Why Do Americans Keep Voting for "Bad Boy" Candidates?
Everybody knew them or knew of them. Every high school had those few girls who seemed to only date the “bad boys.” The guys who had terrible reputations of being troublemakers. They goofed off in class, spent their lunch hour smoking in the parking lot, and did a lot of drag racing and might have had run ins with the law. For most girls, that was all a big turn off. But for those certain few, they just couldn’t resist the bad boys. For a select group of Americans, the candidates with a past is also something they can’t pass up supporting, and for some unknown reason, they are totally willing to overlook their favorite candidate’s past. The question is, why?
Let’s state right off the bat, no one is perfect. We all have skeletons. Most people of a certain age will be forever grateful that there was no internet around while they engaged in the activities that would later become their “past.” But for some who decide that public service is their calling, they have given a whole new meaning to “having a past.”
It certainly isn’t a new phenomenon. In 1962, Ted Kennedy won a special election in Massachusetts to fill the Senate seat of his brother John, who had become president. It didn’t take him long to fall into the bad boy category. And he did it in a big way. Kennedy and a young campaign worker named Mary Jo Kopechne left a party on Chappaquiddick Island Massachusetts on a July night in 1969. Whether Kennedy had been drinking or was unfamiliar with the road on a dark night is unknown. He drove off a bridge into a pond. Kennedy freed himself from the car but did not report the accident for roughly 10 hours. It was determined that Kopechne did not drown in the submerged car, she suffocated after an air pocket ran out. The incident would haunt Kennedy the rest of his life, but the people of Massachusetts continued to elect him over and over. Why? Did anyone stop to think that leaving someone to die in a car under water and failing to report it for hours so they could presumably do damage control for their political career might speak to a certain lack of character? Or was it just important to keep electing a Democrat in Massachusetts?
Most cases of bad boy candidate syndrome are thankfully not as horrific. But the knowledge of a candidate’s prior activities is very easily accessible. Never in the history of this nation, has it been so incredibly easy for Americans to find out the good, the bad, and the ugly about their candidates. Even in the era of “big tech” censorship, if you can’t find out what you want to know, it is a good bet someone else can. “I didn’t know” simply is no longer an excuse anymore. But even when we find out untoward information about a candidate, he or she still gets a good bit of support. Why are so many so unwilling to take that information as a sign that maybe they should investigate that person just a bit more?
The mainstream media has done its best to label conservatives and Republicans as, as the great Rush Limbaugh used to say, “racist, sexist, bigoted homophobes.” And in turn, conservatives and Republicans will do Olympic-level gymnastics to prove that they are none of those things. Is it fair to say that a characteristically challenged candidate might get a few more votes so others can demonstrate to the world they are voting for a black, Hispanic, Asian, gay, female, fill in the blank candidate, and therefore are not racist sexist bigoted homophobes? Stranger things have happened.

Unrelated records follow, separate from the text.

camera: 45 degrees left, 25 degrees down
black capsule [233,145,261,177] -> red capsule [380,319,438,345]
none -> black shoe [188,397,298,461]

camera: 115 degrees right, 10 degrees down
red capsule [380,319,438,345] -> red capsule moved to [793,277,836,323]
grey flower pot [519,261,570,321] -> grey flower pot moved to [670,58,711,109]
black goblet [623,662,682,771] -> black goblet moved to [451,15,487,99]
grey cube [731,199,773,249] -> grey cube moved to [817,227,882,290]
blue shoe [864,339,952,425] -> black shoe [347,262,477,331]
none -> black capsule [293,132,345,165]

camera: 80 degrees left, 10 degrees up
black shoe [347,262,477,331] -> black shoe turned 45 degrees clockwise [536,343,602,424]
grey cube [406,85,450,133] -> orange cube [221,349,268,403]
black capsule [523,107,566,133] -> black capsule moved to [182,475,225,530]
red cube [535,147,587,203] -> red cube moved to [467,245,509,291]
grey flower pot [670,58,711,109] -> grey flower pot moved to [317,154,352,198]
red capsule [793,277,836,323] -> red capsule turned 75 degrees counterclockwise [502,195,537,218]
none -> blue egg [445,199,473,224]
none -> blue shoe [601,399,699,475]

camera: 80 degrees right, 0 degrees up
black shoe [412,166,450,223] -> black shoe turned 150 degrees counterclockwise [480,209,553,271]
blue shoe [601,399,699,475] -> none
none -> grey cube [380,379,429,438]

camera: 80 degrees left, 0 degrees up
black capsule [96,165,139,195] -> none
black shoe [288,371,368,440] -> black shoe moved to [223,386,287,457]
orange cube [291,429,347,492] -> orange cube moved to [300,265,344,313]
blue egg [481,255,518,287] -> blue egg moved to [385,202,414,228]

For many, the initial draw of Donald Trump, was that he was a political outsider. He was such an outsider he was immediately branded “anti-establishment.” And he went on to prove that indeed he was anti-establishment. Now, it is a parallel that many candidates try to draw between themselves and the former president. However, that “anti-establishment” label can also double as cover to distract from misdeeds. And woe to anyone who dares question either the past of such a candidate, or those who would overlook that past, and that the candidate may be using this strategy to gain support. They are immediately labeled as “pro-establishment!”

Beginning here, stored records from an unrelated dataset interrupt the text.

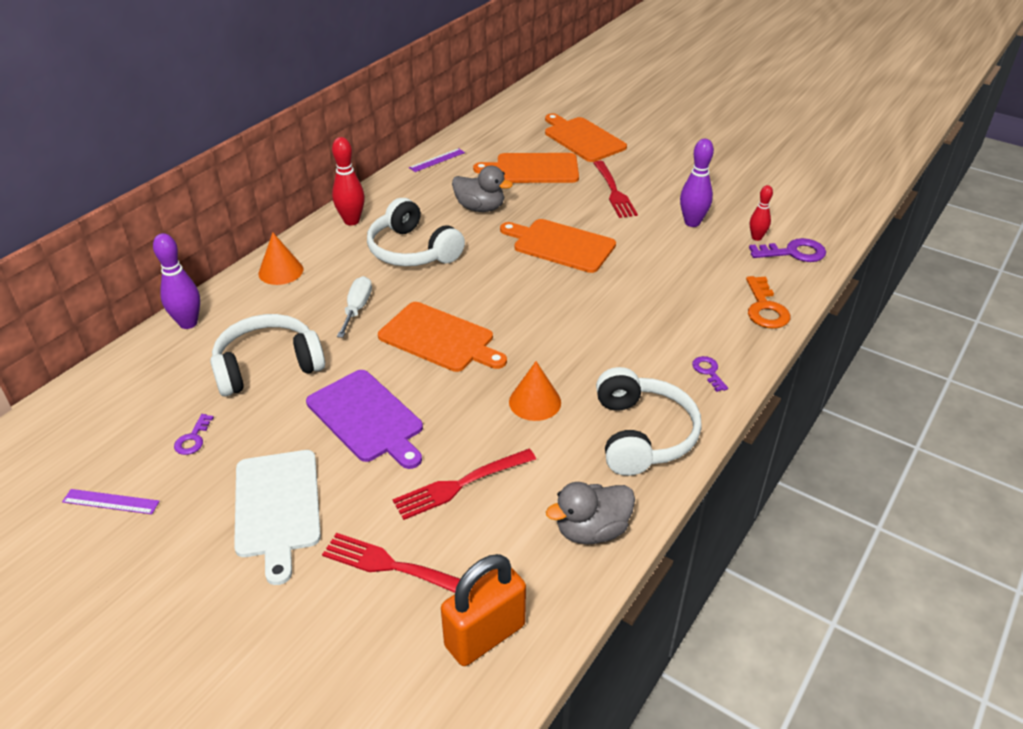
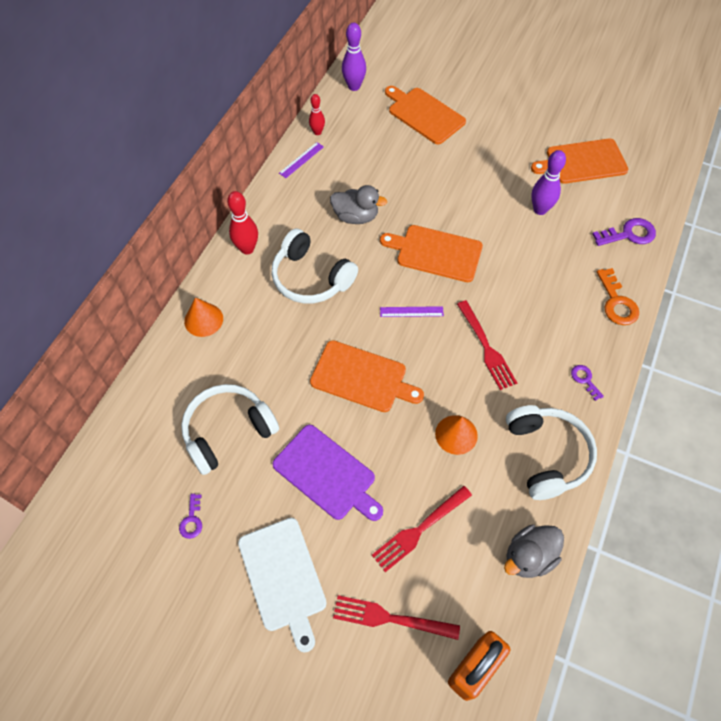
camera: 10 degrees left, 20 degrees up
purple ruler [62,489,160,514] -> purple ruler moved to [380,306,444,317]
purple bowling pin [153,233,200,329] -> purple bowling pin moved to [342,22,366,91]
white screwdriver [337,276,372,338] -> none
orange cutting board [473,153,579,183] -> orange cutting board moved to [531,139,628,184]
red fork [594,161,638,218] -> red fork moved to [457,300,517,390]
red bowling pin [750,185,773,241] -> red bowling pin moved to [309,94,325,135]

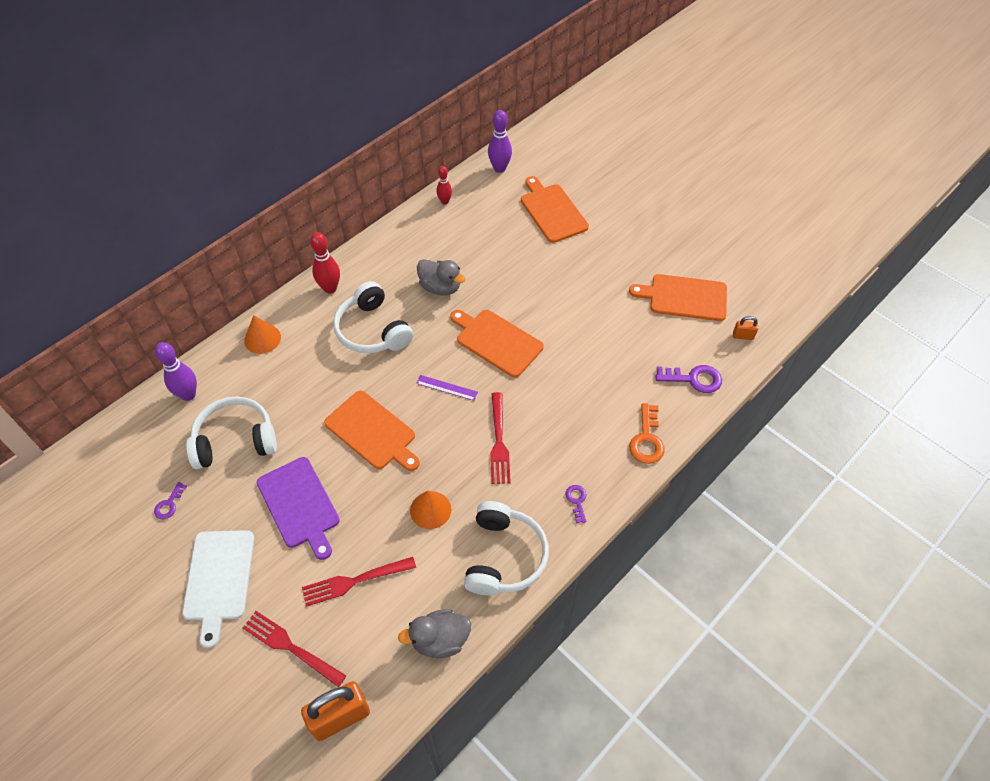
camera: 20 degrees right, 5 degrees down
purple ruler [279,142,324,178] -> none
purple bowling pin [531,150,566,215] -> purple bowling pin moved to [155,342,197,401]
none -> orange padlock [733,316,758,340]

But the question of why support these people still lingers. It usually is not a good thing to question the depth and adherence of someone’s faith. No one truly knows what is in someone else’s heart. What will be questioned, at least here, is why is behavior that would no doubt be used to measure the moral compass of the average person, thrown to the wind when a candidate has declared his or her intent to run for office? It would seem that the criteria for moral compass measurement for the person who is offering up their leadership as an elected official might be a bit more rigid than that of Joe Sixpack. An observation, perhaps an uncomfortable one for some will also be made here. In many instances those showing support for the “bad boy” candidates, speak the loudest and most vociferously on the exceptionalism of their own faith. Most faiths offer their adherents a chance for redemption. Do they offer selectivity in the tenets one chooses to follow when picking a political candidate to support as well?
Americans hold the right to vote in the highest regard and cherish it like no other right as well they should. But the level of laziness in finding out just exactly who our candidates are and how and why we justify the support of some, who have already given us a glimpse into who they are, is something we all as Americans would do well to become a lot better versed in.